WORK REQUEST
Please quote every line of the listing below verbatim, keeping the original order.
_ _ _ _
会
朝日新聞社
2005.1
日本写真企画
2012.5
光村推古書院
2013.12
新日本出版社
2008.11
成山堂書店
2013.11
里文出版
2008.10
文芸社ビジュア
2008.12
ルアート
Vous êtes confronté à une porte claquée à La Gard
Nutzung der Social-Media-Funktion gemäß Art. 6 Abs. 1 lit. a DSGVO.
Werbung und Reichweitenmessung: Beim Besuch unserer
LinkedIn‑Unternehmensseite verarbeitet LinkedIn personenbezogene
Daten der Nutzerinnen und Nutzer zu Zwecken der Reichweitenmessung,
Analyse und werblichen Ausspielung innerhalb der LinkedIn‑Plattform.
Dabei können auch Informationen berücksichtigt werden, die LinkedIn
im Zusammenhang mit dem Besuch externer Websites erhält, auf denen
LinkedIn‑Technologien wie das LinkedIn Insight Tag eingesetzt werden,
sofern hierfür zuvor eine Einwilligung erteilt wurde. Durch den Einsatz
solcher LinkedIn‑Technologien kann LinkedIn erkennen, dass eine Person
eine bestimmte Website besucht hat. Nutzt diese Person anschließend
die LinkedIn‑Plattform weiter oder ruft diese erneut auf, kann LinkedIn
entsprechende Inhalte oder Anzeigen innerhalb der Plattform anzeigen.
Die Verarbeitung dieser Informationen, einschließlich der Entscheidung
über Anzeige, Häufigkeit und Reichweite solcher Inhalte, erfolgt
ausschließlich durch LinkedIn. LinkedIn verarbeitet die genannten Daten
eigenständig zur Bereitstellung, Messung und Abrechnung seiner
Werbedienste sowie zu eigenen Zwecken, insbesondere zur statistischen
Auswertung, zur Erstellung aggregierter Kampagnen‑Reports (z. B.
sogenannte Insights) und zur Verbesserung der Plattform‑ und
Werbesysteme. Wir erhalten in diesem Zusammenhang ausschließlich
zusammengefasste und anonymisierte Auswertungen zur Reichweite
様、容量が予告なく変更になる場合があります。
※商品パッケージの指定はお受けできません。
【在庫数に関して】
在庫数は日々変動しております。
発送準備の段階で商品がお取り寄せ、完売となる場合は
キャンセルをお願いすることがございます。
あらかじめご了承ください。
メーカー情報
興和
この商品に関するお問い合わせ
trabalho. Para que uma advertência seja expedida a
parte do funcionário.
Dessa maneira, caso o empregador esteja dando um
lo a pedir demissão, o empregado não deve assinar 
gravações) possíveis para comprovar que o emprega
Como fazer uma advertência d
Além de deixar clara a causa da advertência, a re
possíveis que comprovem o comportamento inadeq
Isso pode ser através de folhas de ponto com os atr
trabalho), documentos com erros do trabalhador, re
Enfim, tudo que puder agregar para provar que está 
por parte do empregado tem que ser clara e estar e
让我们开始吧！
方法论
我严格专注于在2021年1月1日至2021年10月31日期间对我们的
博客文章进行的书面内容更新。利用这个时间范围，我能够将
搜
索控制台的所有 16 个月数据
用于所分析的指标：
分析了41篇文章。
_ _ _ _
EXERCISE SOLUTION
会
朝日新聞社
2005.1
日本写真企画
2012.5
光村推古書院
2013.12
新日本出版社
2008.11
成山堂書店
2013.11
里文出版
2008.10
文芸社ビジュア
2008.12
ルアート
Vous êtes confronté à une porte claquée à La Gard
Nutzung der Social-Media-Funktion gemäß Art. 6 Abs. 1 lit. a DSGVO.
Werbung und Reichweitenmessung: Beim Besuch unserer
LinkedIn‑Unternehmensseite verarbeitet LinkedIn personenbezogene
Daten der Nutzerinnen und Nutzer zu Zwecken der Reichweitenmessung,
Analyse und werblichen Ausspielung innerhalb der LinkedIn‑Plattform.
Dabei können auch Informationen berücksichtigt werden, die LinkedIn
im Zusammenhang mit dem Besuch externer Websites erhält, auf denen
LinkedIn‑Technologien wie das LinkedIn Insight Tag eingesetzt werden,
sofern hierfür zuvor eine Einwilligung erteilt wurde. Durch den Einsatz
solcher LinkedIn‑Technologien kann LinkedIn erkennen, dass eine Person
eine bestimmte Website besucht hat. Nutzt diese Person anschließend
die LinkedIn‑Plattform weiter oder ruft diese erneut auf, kann LinkedIn
entsprechende Inhalte oder Anzeigen innerhalb der Plattform anzeigen.
Die Verarbeitung dieser Informationen, einschließlich der Entscheidung
über Anzeige, Häufigkeit und Reichweite solcher Inhalte, erfolgt
ausschließlich durch LinkedIn. LinkedIn verarbeitet die genannten Daten
eigenständig zur Bereitstellung, Messung und Abrechnung seiner
Werbedienste sowie zu eigenen Zwecken, insbesondere zur statistischen
Auswertung, zur Erstellung aggregierter Kampagnen‑Reports (z. B.
sogenannte Insights) und zur Verbesserung der Plattform‑ und
Werbesysteme. Wir erhalten in diesem Zusammenhang ausschließlich
zusammengefasste und anonymisierte Auswertungen zur Reichweite
様、容量が予告なく変更になる場合があります。
※商品パッケージの指定はお受けできません。
【在庫数に関して】
在庫数は日々変動しております。
発送準備の段階で商品がお取り寄せ、完売となる場合は
キャンセルをお願いすることがございます。
あらかじめご了承ください。
メーカー情報
興和
この商品に関するお問い合わせ
trabalho. Para que uma advertência seja expedida a
parte do funcionário.
Dessa maneira, caso o empregador esteja dando um
lo a pedir demissão, o empregado não deve assinar 
gravações) possíveis para comprovar que o emprega
Como fazer uma advertência d
Além de deixar clara a causa da advertência, a re
possíveis que comprovem o comportamento inadeq
Isso pode ser através de folhas de ponto com os atr
trabalho), documentos com erros do trabalhador, re
Enfim, tudo que puder agregar para provar que está 
por parte do empregado tem que ser clara e estar e
让我们开始吧！
方法论
我严格专注于在2021年1月1日至2021年10月31日期间对我们的
博客文章进行的书面内容更新。利用这个时间范围，我能够将
搜
索控制台的所有 16 个月数据
用于所分析的指标：
分析了41篇文章。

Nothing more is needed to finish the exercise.